Everything in tech is made up, stop being so judgmental about it

When someone passes you a piece of information about how things should be at work, have you ever paused to consider how that information got into their heads?

Some examples:

  • “Product management is user story writing - they tell the development team exactly what to make and the development team make it”
  • “You’re not in this meeting as we’re following scrum and you’re a chicken not a pig” [^1]
  • “Harriet is an amazing Product Manager as she’s delivered all her stuff on time this year”
  • “Agile means we have to use story points”

And some technology examples:

  • Cloud architecture has to use containerisation
  • [development language] is bad/good
  • You can’t provision properly on bare metal, it’s not useable for large scale products, you need automation tools
  • Open source software is not secure/compliant/etc
  • Docker solves all deployment problems
  • DevOps means you must have a platform team

(I have intentionally picked the above examples as they’re all either heavily disputed, or need caveats or further context.)

Occasionally, when the circumstances permit me to do so, I have asked the person why they think the statement is correct. (I recommend doing this when you can, even if you also think it’s correct!)

Sometimes, I get a “this is best practice”, sometimes I get a “this is in x guide” or “this is how I’ve worked in n other companies”.

Most of us learn on the job. There isn’t a crucial university or college course or textbook that covers the fundamentals of how we work in tech businesses[^2]. We have these rumours and business memes, pass into fact by managers passing onto staff and occasionally bringing in a new book or blog post or even humorous meme. That makes discerning helpful vs not helpful and even fact from fiction extremely difficult.
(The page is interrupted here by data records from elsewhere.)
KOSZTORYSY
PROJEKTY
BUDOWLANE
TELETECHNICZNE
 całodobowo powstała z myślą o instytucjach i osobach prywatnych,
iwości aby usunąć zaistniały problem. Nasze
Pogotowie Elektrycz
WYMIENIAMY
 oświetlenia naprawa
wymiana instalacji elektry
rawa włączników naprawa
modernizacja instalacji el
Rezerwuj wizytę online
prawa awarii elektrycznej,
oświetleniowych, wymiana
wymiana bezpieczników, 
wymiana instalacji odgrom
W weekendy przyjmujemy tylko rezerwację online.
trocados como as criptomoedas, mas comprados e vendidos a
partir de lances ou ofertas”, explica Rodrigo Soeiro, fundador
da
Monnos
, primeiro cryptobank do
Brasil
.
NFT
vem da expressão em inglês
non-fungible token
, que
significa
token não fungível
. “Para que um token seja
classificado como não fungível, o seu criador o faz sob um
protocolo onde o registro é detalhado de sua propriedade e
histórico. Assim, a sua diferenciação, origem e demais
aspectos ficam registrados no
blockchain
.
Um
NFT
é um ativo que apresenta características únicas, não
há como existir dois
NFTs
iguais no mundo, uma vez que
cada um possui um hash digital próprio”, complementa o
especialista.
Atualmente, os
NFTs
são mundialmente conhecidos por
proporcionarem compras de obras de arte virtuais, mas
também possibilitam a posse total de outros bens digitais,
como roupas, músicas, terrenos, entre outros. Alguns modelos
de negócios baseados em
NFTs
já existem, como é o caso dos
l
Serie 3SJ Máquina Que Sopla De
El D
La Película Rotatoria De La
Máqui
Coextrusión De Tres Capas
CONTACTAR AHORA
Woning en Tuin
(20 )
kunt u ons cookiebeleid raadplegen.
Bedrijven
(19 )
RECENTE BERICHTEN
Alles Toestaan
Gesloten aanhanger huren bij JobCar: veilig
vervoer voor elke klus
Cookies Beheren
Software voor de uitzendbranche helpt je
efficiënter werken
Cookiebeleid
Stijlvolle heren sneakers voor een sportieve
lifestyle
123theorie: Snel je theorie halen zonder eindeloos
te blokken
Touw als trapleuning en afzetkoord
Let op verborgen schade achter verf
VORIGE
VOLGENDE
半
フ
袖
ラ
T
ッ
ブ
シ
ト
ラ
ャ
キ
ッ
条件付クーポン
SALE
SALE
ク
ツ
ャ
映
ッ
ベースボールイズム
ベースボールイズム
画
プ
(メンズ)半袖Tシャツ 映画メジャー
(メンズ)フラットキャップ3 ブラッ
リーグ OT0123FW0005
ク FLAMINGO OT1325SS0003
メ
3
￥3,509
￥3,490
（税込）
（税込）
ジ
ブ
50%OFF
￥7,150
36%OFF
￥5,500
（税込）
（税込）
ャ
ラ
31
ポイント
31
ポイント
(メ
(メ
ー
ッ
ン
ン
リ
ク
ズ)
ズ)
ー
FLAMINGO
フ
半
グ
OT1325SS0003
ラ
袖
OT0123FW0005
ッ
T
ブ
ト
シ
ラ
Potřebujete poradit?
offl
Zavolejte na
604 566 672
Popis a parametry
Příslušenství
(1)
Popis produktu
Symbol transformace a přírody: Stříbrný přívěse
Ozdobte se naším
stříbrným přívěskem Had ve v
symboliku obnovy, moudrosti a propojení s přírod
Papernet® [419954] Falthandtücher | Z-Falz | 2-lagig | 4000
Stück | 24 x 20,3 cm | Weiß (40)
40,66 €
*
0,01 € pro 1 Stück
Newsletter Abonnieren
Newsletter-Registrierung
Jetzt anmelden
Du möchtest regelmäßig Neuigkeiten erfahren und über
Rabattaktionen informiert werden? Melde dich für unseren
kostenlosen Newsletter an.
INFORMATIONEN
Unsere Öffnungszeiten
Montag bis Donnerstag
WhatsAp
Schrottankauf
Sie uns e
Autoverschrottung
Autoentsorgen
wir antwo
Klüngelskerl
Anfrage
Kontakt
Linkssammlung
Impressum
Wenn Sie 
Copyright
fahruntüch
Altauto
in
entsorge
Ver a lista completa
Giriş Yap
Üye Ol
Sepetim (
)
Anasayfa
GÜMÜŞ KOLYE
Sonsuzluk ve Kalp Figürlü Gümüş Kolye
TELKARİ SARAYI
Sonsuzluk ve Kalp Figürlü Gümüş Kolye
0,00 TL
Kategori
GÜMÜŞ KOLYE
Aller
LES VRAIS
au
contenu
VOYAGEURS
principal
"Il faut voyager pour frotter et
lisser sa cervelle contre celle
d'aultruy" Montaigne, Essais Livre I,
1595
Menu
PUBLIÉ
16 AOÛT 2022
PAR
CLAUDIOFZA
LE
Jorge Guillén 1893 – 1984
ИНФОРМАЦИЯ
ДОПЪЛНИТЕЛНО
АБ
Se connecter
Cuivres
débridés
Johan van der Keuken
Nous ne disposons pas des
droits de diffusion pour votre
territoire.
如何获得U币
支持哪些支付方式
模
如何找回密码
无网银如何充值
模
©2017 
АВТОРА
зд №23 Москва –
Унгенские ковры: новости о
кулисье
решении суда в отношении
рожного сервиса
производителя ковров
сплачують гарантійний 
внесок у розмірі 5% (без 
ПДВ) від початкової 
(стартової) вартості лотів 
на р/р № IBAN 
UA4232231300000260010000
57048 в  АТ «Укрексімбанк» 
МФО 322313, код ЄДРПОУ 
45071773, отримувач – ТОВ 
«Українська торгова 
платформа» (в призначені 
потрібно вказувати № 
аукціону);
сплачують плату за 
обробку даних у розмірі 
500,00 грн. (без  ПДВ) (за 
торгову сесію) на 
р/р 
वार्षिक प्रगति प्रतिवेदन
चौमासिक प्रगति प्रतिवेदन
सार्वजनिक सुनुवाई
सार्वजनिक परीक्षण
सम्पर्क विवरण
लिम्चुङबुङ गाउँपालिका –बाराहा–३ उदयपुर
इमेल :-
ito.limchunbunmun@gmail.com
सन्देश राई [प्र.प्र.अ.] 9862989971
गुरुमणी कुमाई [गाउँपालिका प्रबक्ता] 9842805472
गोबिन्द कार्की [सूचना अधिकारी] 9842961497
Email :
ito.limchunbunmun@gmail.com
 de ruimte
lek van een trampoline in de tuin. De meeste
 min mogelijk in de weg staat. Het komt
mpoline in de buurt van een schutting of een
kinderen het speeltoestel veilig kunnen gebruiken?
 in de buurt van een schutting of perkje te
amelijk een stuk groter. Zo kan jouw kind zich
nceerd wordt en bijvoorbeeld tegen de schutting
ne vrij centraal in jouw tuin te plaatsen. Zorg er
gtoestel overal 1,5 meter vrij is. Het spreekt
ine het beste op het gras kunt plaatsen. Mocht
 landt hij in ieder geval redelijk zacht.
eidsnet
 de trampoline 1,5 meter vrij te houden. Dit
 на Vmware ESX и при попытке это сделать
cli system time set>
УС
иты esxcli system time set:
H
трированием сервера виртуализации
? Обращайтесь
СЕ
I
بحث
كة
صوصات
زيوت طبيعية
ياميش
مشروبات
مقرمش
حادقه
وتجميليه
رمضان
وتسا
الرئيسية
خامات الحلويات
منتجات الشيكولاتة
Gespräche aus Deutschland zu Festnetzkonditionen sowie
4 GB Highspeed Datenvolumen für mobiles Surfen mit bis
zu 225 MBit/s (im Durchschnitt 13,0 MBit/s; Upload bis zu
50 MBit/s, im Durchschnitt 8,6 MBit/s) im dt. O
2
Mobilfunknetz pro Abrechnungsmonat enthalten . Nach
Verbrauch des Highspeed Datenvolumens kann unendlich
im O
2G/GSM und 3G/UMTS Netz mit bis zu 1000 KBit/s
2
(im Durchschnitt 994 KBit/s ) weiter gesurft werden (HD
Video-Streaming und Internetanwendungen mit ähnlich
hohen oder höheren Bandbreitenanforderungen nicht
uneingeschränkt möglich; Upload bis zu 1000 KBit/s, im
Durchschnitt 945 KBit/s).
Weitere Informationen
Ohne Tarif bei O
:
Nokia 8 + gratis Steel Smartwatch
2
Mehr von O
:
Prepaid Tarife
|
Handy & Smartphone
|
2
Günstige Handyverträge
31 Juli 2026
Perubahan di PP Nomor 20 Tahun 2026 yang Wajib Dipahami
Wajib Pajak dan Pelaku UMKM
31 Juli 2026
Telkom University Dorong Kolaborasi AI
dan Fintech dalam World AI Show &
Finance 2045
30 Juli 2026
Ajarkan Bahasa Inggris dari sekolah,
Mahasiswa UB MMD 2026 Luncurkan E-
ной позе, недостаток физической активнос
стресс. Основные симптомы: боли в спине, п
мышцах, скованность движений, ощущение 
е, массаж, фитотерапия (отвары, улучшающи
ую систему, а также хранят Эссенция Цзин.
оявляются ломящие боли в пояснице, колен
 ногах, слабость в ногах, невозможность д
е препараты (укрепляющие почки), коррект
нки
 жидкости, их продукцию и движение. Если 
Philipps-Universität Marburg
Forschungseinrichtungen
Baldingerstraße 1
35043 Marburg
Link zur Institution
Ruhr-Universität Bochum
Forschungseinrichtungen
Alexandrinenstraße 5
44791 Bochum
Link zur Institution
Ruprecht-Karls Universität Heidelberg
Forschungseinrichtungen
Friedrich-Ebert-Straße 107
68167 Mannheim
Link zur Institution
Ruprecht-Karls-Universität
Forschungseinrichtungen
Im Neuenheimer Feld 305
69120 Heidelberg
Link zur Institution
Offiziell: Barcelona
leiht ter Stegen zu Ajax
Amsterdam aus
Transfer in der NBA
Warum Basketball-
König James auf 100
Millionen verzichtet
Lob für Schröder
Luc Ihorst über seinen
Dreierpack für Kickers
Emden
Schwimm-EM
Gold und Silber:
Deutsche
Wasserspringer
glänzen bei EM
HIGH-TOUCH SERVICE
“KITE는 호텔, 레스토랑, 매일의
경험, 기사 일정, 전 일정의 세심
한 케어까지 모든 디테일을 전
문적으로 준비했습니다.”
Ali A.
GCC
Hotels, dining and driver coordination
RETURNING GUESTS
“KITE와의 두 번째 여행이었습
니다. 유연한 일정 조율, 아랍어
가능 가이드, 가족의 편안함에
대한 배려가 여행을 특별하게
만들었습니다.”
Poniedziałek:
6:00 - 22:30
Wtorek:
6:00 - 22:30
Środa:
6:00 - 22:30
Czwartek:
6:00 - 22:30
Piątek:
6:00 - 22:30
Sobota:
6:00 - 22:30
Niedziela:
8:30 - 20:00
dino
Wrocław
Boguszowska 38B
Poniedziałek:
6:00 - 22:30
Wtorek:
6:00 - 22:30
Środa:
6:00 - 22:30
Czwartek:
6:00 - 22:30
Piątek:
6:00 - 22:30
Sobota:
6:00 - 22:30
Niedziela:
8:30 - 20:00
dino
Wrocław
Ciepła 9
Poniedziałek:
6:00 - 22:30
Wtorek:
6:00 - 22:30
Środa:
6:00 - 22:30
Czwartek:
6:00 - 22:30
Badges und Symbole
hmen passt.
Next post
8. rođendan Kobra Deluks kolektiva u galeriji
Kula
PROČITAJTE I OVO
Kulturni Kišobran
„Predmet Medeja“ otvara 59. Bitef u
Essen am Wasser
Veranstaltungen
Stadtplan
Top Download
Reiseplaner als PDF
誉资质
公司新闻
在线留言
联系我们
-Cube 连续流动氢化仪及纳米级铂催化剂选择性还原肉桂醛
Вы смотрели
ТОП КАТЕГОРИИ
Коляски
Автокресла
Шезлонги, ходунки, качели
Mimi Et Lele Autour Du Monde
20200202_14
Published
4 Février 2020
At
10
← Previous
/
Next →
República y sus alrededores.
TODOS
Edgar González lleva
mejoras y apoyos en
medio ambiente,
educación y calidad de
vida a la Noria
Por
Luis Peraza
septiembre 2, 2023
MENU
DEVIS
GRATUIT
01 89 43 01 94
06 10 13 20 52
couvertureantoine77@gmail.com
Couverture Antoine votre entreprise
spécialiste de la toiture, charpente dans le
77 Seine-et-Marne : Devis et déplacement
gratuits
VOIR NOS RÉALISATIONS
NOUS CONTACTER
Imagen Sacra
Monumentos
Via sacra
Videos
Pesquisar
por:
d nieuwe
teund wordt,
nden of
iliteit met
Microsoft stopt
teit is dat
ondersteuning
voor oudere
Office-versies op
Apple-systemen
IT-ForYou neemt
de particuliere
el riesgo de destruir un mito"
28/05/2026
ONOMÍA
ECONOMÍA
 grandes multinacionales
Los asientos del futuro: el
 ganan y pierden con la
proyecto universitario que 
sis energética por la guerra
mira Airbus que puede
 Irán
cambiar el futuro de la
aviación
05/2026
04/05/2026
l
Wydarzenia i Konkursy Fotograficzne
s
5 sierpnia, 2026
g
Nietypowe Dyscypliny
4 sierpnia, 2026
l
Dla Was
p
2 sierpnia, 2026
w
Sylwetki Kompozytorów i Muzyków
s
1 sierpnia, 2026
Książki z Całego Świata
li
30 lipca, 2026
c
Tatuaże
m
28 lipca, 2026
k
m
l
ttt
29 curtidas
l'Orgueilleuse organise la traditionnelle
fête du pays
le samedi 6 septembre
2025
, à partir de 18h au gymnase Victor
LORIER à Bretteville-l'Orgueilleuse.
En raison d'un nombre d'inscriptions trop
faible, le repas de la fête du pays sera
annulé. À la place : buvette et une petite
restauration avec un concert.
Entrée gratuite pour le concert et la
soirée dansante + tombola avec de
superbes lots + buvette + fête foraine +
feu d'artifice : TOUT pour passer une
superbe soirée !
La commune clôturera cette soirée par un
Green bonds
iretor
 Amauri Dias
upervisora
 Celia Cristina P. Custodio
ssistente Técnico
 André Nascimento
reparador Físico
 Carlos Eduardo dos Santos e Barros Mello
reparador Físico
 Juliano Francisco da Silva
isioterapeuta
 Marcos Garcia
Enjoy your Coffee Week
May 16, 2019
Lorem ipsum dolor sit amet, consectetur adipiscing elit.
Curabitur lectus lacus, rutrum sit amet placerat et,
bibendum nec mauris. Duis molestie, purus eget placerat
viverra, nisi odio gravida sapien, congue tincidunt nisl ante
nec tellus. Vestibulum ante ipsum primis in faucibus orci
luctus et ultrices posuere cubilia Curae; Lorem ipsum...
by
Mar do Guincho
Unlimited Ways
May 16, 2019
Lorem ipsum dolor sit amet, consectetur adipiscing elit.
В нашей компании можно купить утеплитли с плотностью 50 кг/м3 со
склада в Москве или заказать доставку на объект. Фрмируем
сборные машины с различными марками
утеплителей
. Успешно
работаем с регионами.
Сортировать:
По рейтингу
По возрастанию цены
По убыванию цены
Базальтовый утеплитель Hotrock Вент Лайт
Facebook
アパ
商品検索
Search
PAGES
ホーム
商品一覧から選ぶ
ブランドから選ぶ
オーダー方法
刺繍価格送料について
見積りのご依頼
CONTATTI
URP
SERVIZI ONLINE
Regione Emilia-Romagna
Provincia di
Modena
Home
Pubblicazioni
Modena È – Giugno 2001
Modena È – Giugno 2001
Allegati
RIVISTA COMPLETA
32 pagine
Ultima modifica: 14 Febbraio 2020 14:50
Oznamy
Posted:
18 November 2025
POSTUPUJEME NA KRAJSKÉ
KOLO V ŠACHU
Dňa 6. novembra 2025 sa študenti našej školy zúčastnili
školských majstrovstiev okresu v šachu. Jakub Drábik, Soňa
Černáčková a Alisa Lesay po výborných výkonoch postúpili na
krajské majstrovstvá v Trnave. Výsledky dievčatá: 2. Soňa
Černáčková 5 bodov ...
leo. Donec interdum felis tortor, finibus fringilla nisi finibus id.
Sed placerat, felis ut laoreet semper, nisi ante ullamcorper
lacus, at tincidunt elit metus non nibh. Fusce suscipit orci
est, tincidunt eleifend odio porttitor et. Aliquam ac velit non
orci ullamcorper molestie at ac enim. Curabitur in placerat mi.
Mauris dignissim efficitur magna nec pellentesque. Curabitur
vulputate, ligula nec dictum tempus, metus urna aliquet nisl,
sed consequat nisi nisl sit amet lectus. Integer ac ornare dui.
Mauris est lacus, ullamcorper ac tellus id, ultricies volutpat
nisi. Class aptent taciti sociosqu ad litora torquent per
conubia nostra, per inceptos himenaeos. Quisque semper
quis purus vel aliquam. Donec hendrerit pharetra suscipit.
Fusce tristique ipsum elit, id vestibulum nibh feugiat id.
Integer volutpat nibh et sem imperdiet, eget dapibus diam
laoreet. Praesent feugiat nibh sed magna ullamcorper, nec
It also means content like the below is incredibly popular as people try to make sense of the chaos: Google search of Product Management Book recommendations Google search of Agile Book recommendations

The irony is that there are so many of these helpful articles, it’s hard to tell which one is the best for you!

So the next time you get yourself in a disagreement on the “right” way to do things, ask yourself where that information came from.

[^1] (for those of you who do not work in tech, yes, this one is real [^2] fwiw, MBAs do exist, but when was the last time you met an software engineer with an MBA that hadn’t branched out of software engineering?